Why Journey Stopped Making Videos During MTV’s Golden Era
It was 1986, and MTV was in full swing: Rock bands were expected to promote their songs with high-budget visuals, even if they couldn't care less about the medium. But Journey, who'd released plenty of videos during the Steve Perry era, decided to break from tradition this time out — leaning on what their singer called "the mystery and mystique of the fantasy of radio."
It's not like Raised on Radio was a concept album. But the FM idea crept into the cover art (featuring a lone station, JRNY) and the title track, a sort of love letter to discovering early rock songs (like Chuck Berry's "Maybellene" and Buddy Holly's "Peggy Sue") over the airwaves.

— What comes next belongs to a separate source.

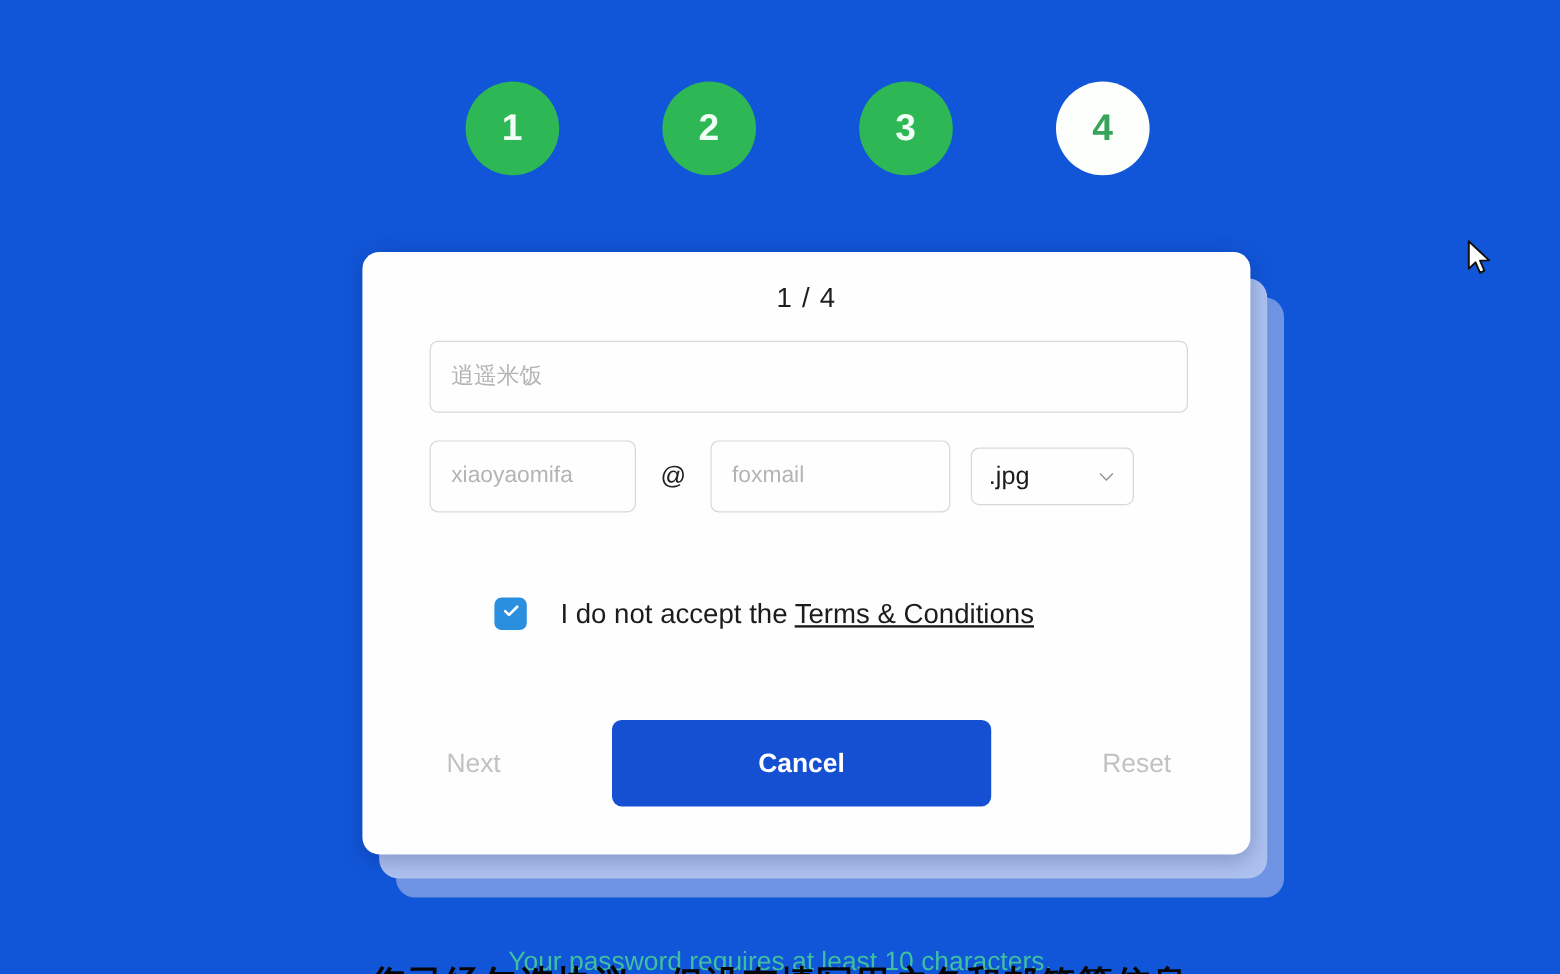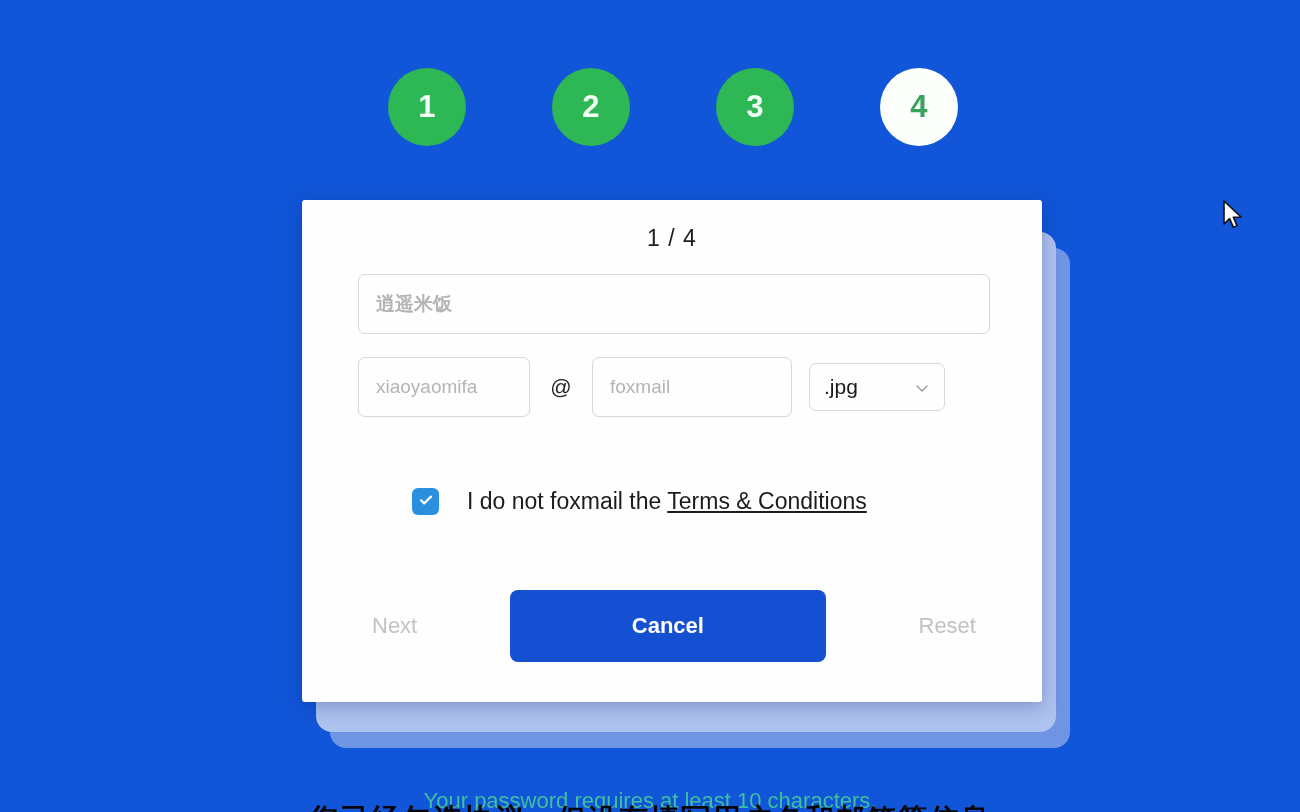"1 / 4" #card { border-radius: 3px -> 14px; top: 200px -> 210px }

They tried to sidestep the video component as a way to preserve that feeling of discovery — of hearing a song out of the blue and not having an image instantly tied to it.

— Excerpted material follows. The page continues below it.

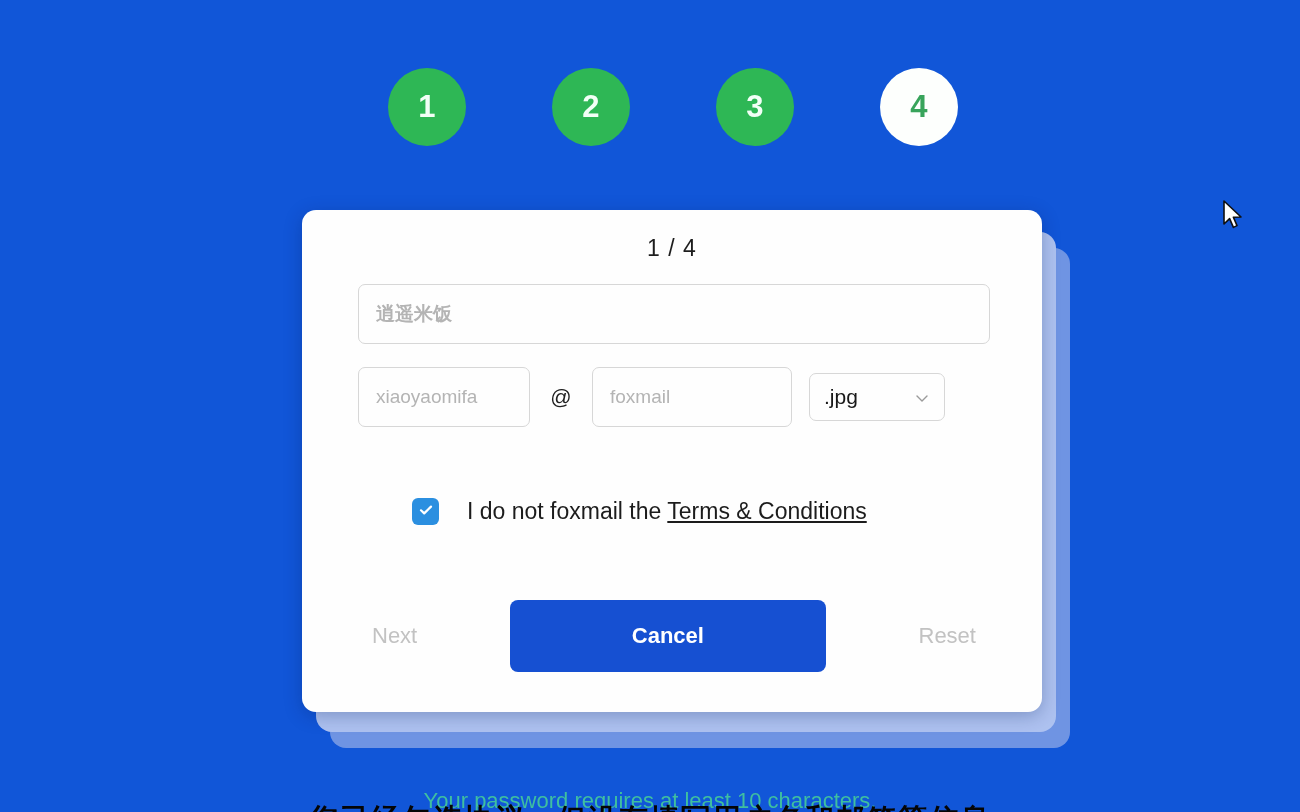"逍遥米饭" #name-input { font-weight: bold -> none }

"One of the things we wanted to do was preserve the imagination ... and not give the power to some director who we were introduced [to] for two hours and had to make life decisions about," keyboardist Jonathan Cain told Rockline.
"The main thing," Perry added, "is it destroys the ability for you to absolutely take that song and make it your own, no matter what that means to you. One song does not mean the same thing to two people, and as soon as you’ve seen a video, you have now got a burnt vision from that point on — when you hear that song on the radio, you’ll see the video in your mind."
It shouldn't have been a shock that Perry disliked the video format. His clip for 1984 solo hit "Oh Sherrie" opens with the singer on a film set, attempting to shoot a scene at a fake royal wedding; finding the idea "ridiculous," he stops the action twice, eventually telling the director, "I can't do this" and "I don't need this." Feeling stifled, he flees the set, and the remaining real video plays out as a simple love story.
Perry's feelings hadn't changed by 1986 — just like in the "Oh Sherrie" video, he felt uncomfortable handing over the music to a filmmaker and letting them color in the imagery.
"When we get together and start to write a song, it is a very, very — it’s insight from a different place," he told Rockline. "It’s vision from within, and it’s a personal thing that goes from person to person … and I think it’s slanderous to the seed of the song, to the beautiful place it came from, to let somebody take the vision and dictate it."
Journey weren't the only major rock band rebelling, if briefly and cautiously, against making videos. Since adding Sammy Hagar as their new singer, following their break with David Lee Roth, Van Halen weren't sure where to head visually: “We were all saying, ‘Well, we don’t know what kind of video we wanna make,’” Hagar said in 2012. “We don’t really know what our image is yet, we haven’t worked it out – and Van Halen had been such a video-friendly band before that.”
In his 2011 memoir Red: My Uncensored Life in Rock, Hagar explained why Van Halen didn't make a video for 5150, his first album with the group. "[Manager] Ed Leffler figured he didn’t want to compete with old Van Halen videos," he wrote. "Also, Warner Bros. refused to pay for the videos, and they could be expensive. When we put out the first single, 'When It’s Love,' from OU812 without a video, too, Warner started to freak out. They thought if we had put out a video with 5150, instead of selling 7 million, we would have sold 10 million."
Despite their preference to avoid them altogether, Journey ultimately went back to videos for their next LP, 1996's Trial by Fire. But it's worth noting the simplicity of "When You Love a Woman"'s in-studio clip: no costumes, no silly plotlines. Just a band and a song.